Of the 288 isolates, 253 (88 percent) were susceptible to all antibiotics, leaving 35 resistant to at least one type of antibiotic. Eleven of these were resistant to ampicillin – and all of them were also resistant to penicillin G. Three of the ampicillin-resistant isolates were archived before ampicillin was released in 1961. All three were collected from humans. One was collected in France in 1959 and the other two in Tunisia in 1960.
Rebels for no reason
Genetic sequencing revealed that the 11 ampicillin-resistant isolates had a variety of ampicillin resistance genes, located at different genome positions and on different types of divisible DNA loops called plasmids. Still, the plasmids in the study’s isolates were different from those involved in the UK’s first ampicillin-resistant bacterial outbreaks.
As for the three isolates that were ampicillin resistant before there was ampicillin to resist, they all had a common resistance gene called blaTEM-1B. But the two from Tunisia had their bla genes located on a different plasmid than the French isolate.
“So the early emergence of ampicillin resistance in S enterica serotype Typhimurium was not due to a single expansion of a clonal population that had acquired a particular plasmid encoding a β-lactamase [bla]but to multiple independent acquisitions of blaTEM gene-carrying plasmids by different bacterial populations,” the authors concluded.

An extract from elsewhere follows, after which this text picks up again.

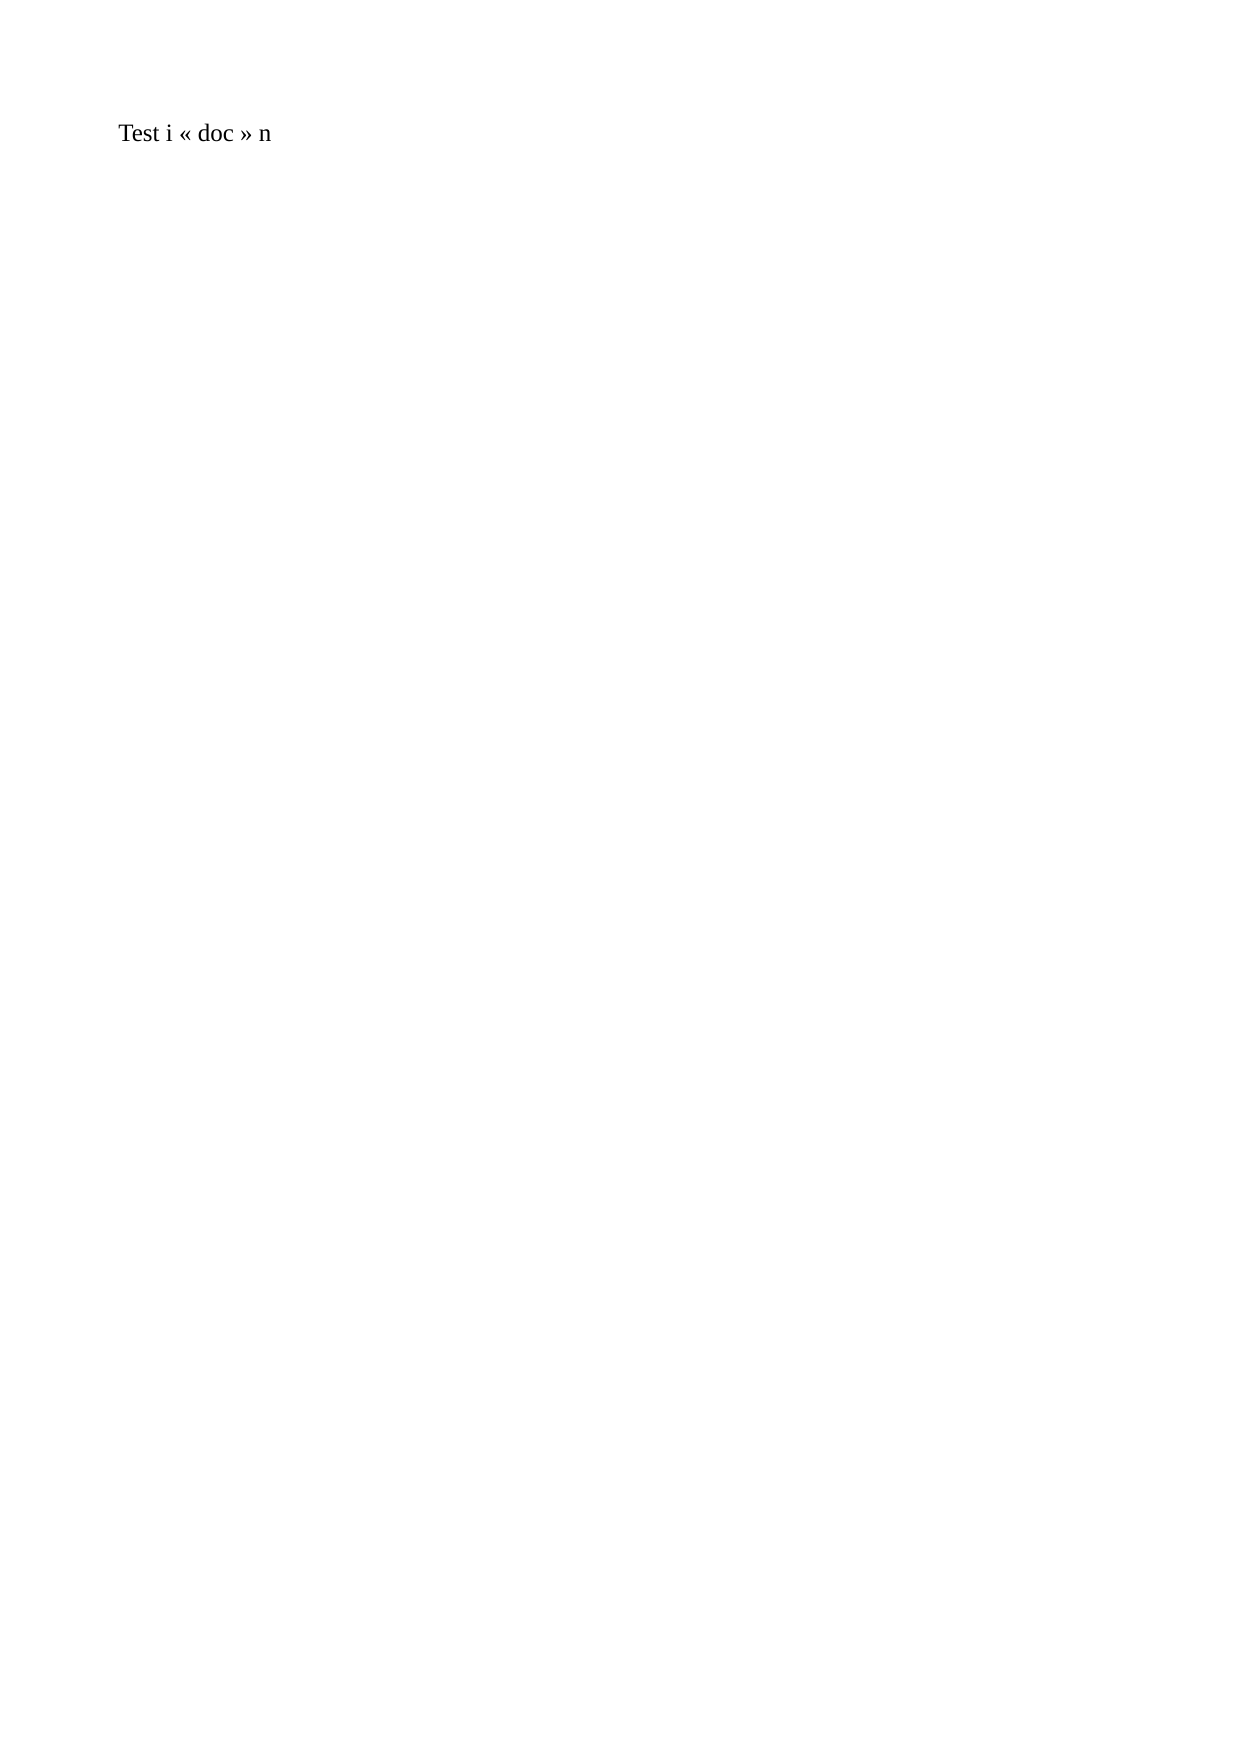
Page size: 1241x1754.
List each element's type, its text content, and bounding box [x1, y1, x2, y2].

In an accompanying commentary, researchers from the Institute of Tropical Medicine Antwerp, Belgium conclude:
Despite the limitations inherent in the retrospective nature of the study… [the authors] clearly demonstrate the existence of ampicillin resistance before the commercial introduction of the drug…The findings underscore the importance of One Health approaches to tackling antibiotic resistance, which argues that human health is linked to animal health and the environment.
The use of antibiotics for growth promotion and prophylaxis was completely banned in Europe in 2006, but continues elsewhere in the world. The U.S. Food and Drug Administration has issued guidelines to end the practice on U.S. farms, but those guidelines are not mandatory.
Earlier this month, the World Health Organization called for a total ban on the use of antibiotics in healthy animals.
The Lancet Infectious Disease2017. DOI: 10.1016/S1473-3099(17)30705-3 (About DOIs).